= PROBLEM REQUIREMENTS =
From the first line to the last, set down the data exactly as given.

[Saved entries]
___
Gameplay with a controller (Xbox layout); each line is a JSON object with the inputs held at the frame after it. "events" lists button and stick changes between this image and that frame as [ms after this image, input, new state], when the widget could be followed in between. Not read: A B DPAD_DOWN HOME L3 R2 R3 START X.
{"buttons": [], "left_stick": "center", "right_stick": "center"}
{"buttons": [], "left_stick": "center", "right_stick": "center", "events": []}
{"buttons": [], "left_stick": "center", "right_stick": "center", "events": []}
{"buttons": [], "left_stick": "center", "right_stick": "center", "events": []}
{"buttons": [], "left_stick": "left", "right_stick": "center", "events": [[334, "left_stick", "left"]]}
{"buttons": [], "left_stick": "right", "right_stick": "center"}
___
= SOLUTION FOR THIS PROBLEM =
Gameplay with a controller (Xbox layout); each line is a JSON object with the inputs held at the frame after it. "events" lists button and stick changes between this image and that frame as [ms after this image, input, new state], when the widget could be followed in between. Not read: A B DPAD_DOWN HOME L3 R2 R3 START X.
{"buttons": [], "left_stick": "center", "right_stick": "center"}
{"buttons": [], "left_stick": "center", "right_stick": "center", "events": []}
{"buttons": [], "left_stick": "center", "right_stick": "center", "events": []}
{"buttons": [], "left_stick": "center", "right_stick": "center", "events": []}
{"buttons": [], "left_stick": "left", "right_stick": "center", "events": [[334, "left_stick", "left"]]}
{"buttons": [], "left_stick": "right", "right_stick": "center"}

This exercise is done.